Once she got Walt inside her room, she breathed a sigh of relief. She released the distortion field. He was visible again.
She removed the top sheet from the bed. She wrestled his body onto the bed.
She ripped the sheet into strips. She worked rapidly. She was still able to hold off fatigue; she felt no need of sleep. She was ravenously hungry.
With the strips of sheet, she tied Walt securely. She used a knot that would require cutting to be undone. She pulled the strips tight. They did not interfere with free circulation, but there was no possibility of them being slipped. She had no intention of not finding Walt there when she came back.
She surveyed her handiwork with satisfaction.

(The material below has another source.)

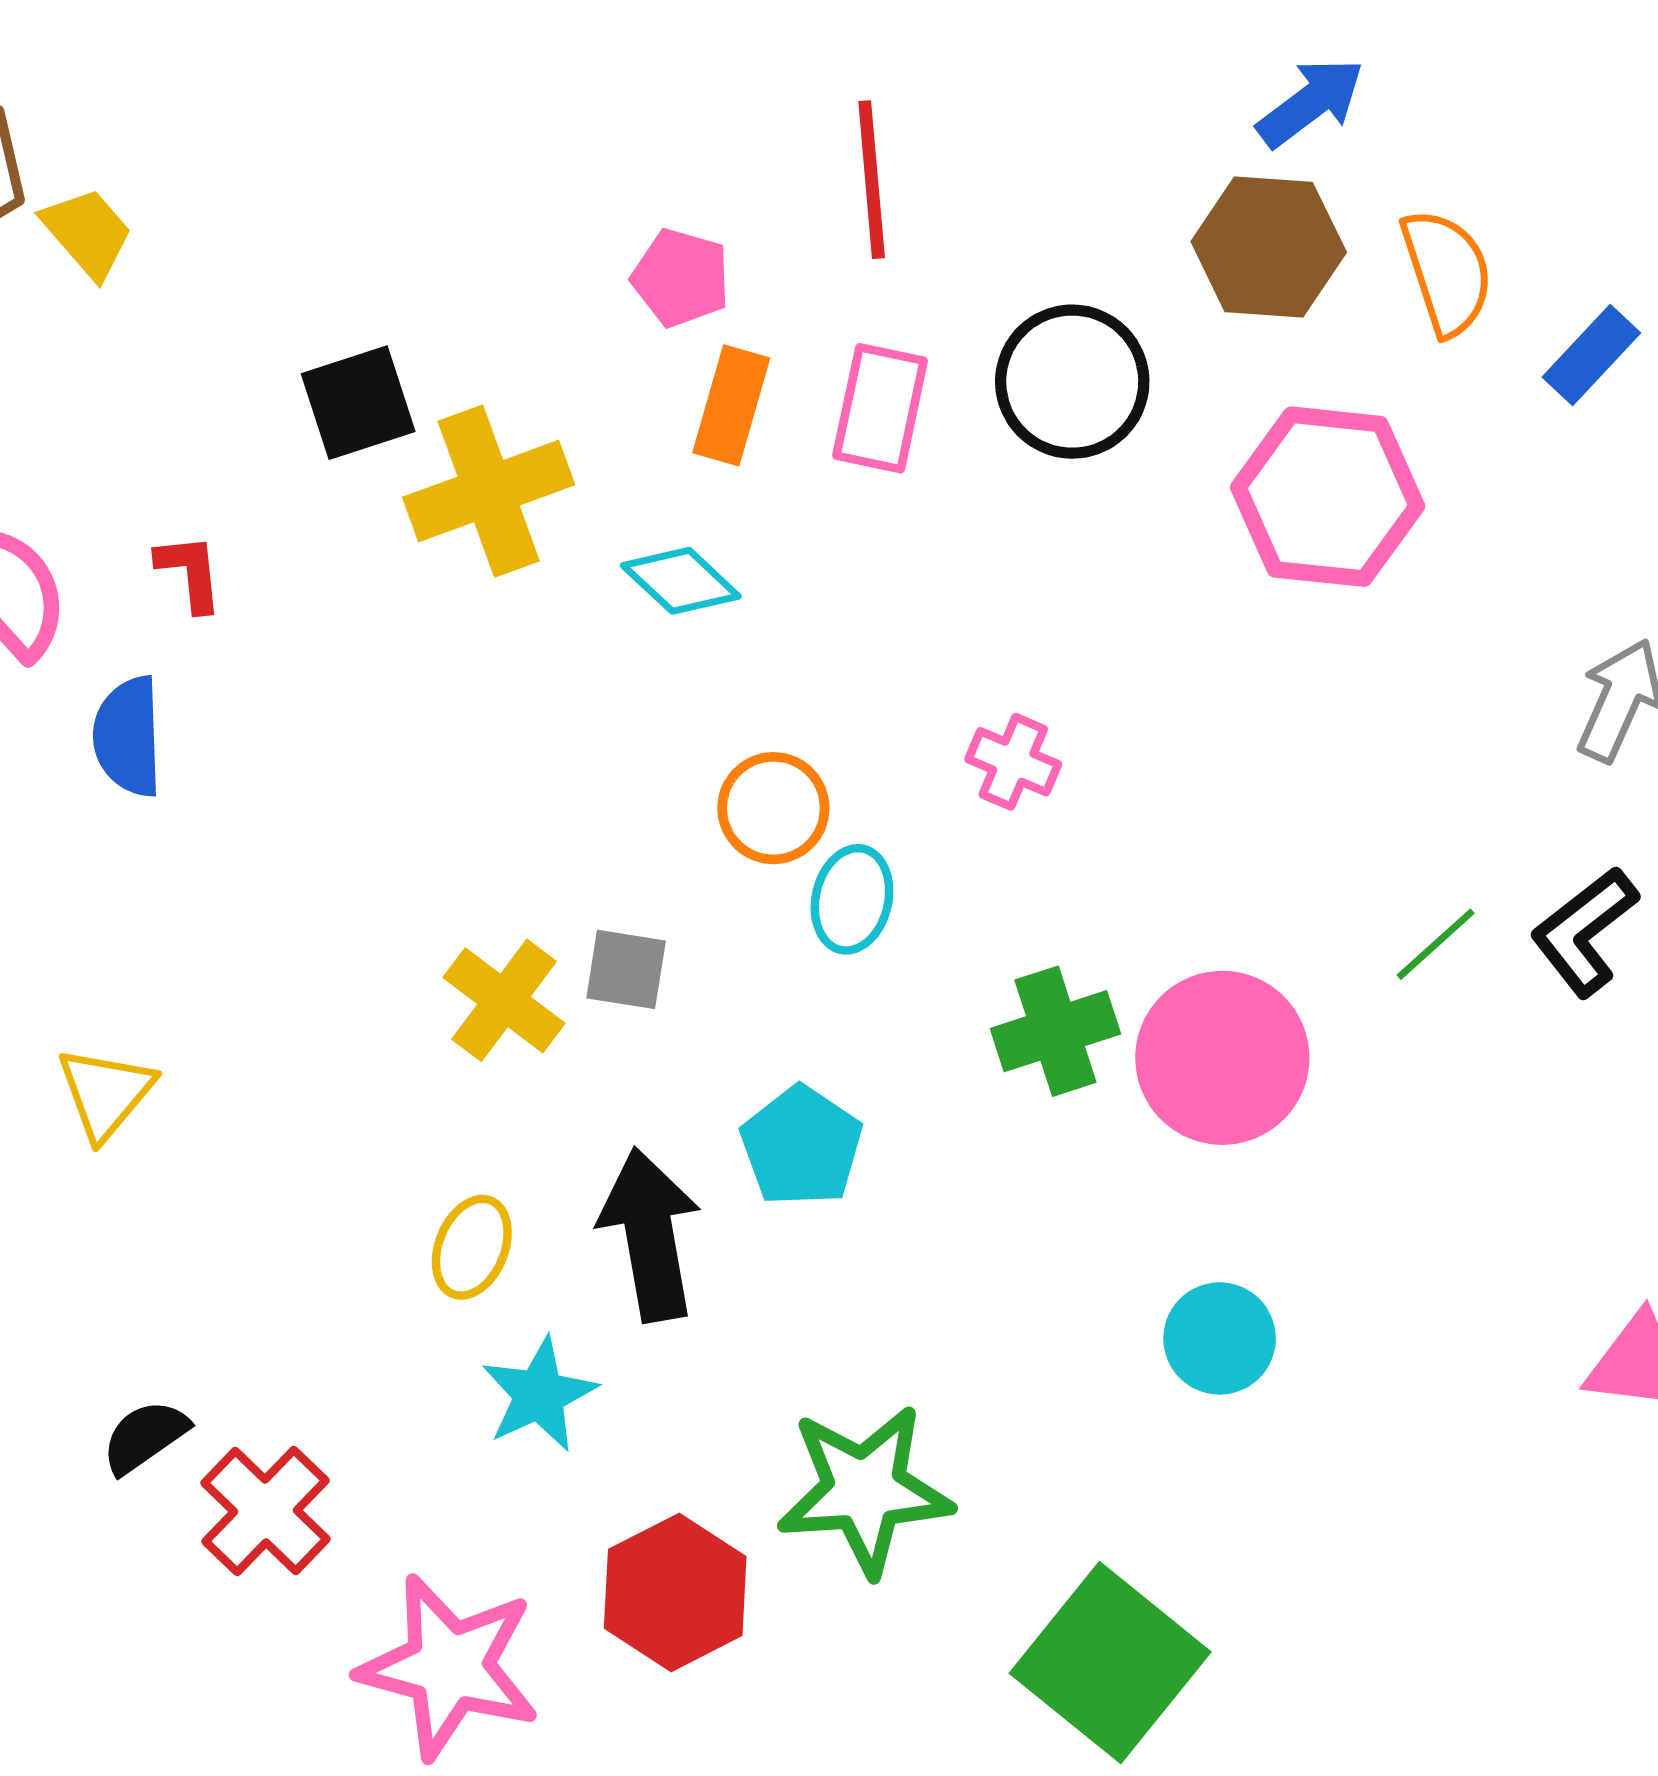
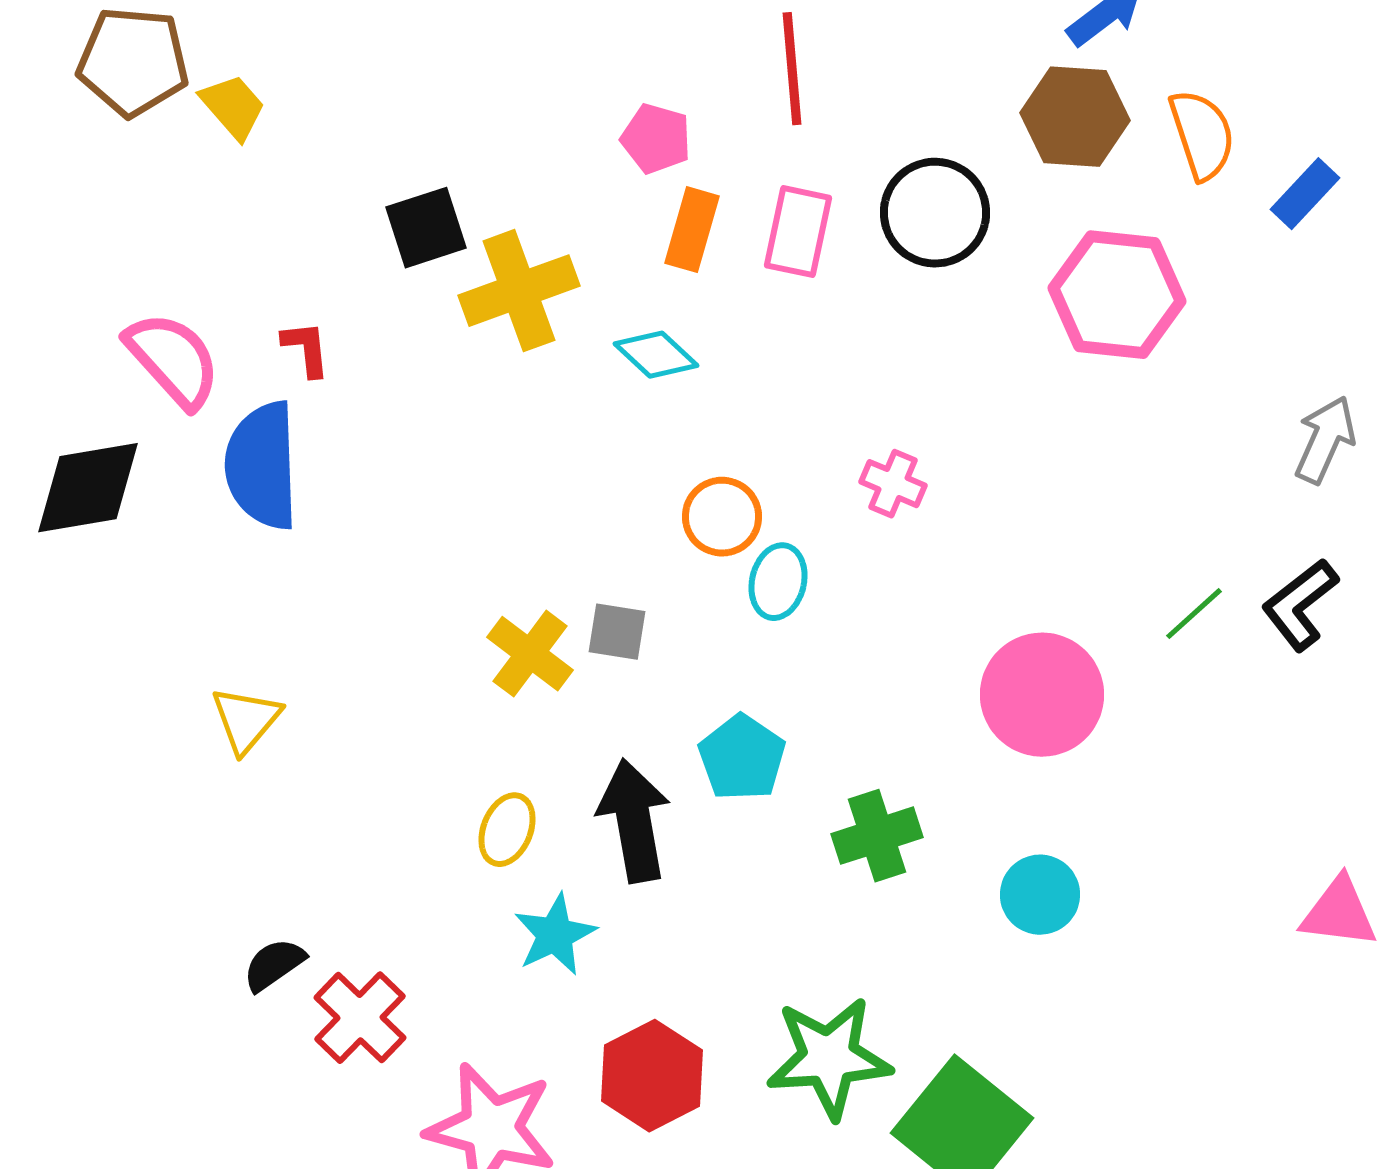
blue semicircle: (128, 737) -> (262, 466), size x1.5
green cross: (1055, 1031) -> (877, 836), moved
green star: (865, 1490) -> (829, 1058), moved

Whistling softly she left the room and walked down the corridor. She stopped whistling abruptly and glanced around in embarrassment. She had remembered the old adage: 'A whistling girl and a crowing hen are sure to come to some bad end'.
There seemed to be something indecent about whistling in public.
The fact that she had, colored her emotions with uneasiness.
She realized that there might be a million such superstitions—many of them not recognized as superstitions at all—buried in her personality. Her brain might be highly efficient, but was it efficient enough to overcome all the emotional biases implanted by twenty-four years of environment? Was even her knowledge of the real nature of the world—was mankind's—sufficient to overcome such biases?